== What to produce ==
Reproduce each line of the records below word for word, and leave the pictures out of your answer.

--- start of Dataset entries ---

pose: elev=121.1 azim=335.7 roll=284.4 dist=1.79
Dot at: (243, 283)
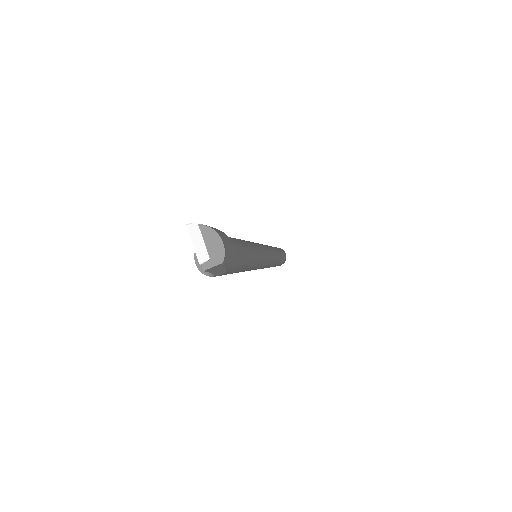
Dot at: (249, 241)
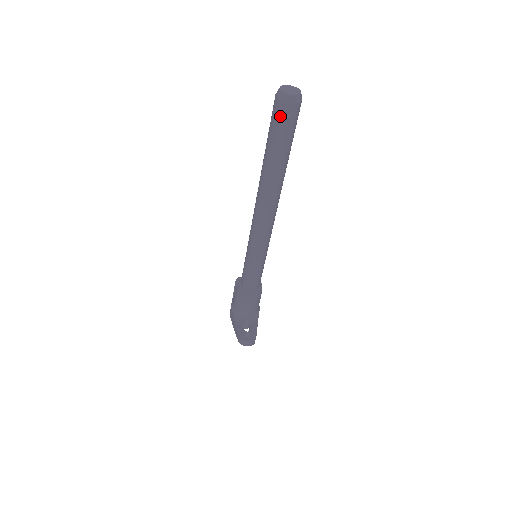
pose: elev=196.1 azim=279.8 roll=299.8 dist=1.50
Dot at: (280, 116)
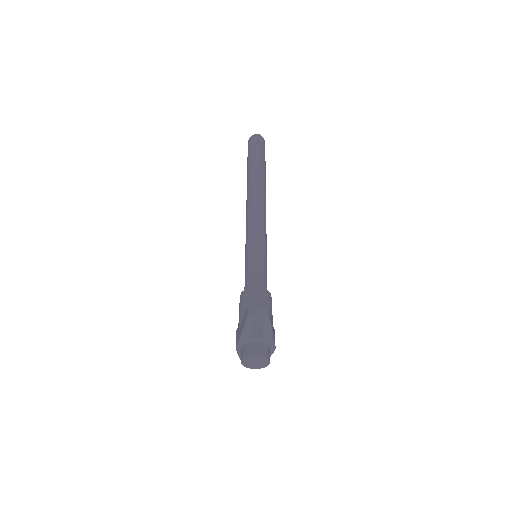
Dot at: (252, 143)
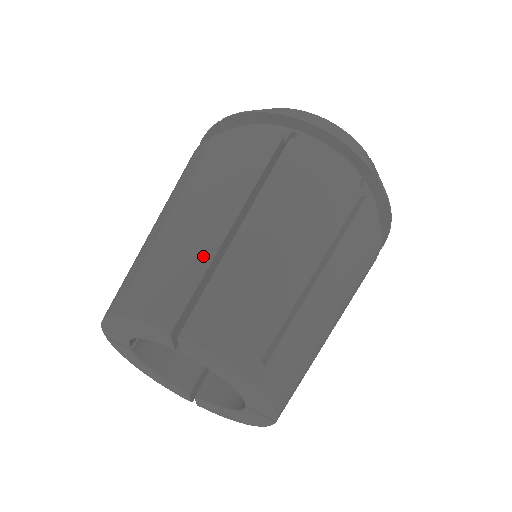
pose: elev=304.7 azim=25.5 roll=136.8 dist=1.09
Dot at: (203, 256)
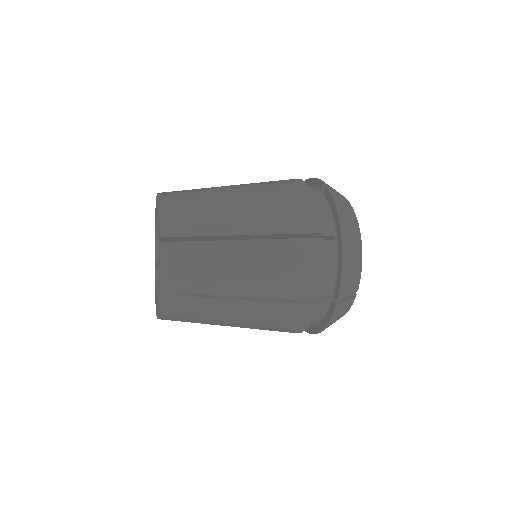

--- end of Dataset entries ---

== Expected answer ==
pose: elev=121.1 azim=335.7 roll=284.4 dist=1.79
Dot at: (243, 283)
Dot at: (249, 241)
pose: elev=196.1 azim=279.8 roll=299.8 dist=1.50
Dot at: (280, 116)
Dot at: (252, 143)
pose: elev=304.7 azim=25.5 roll=136.8 dist=1.09
Dot at: (203, 256)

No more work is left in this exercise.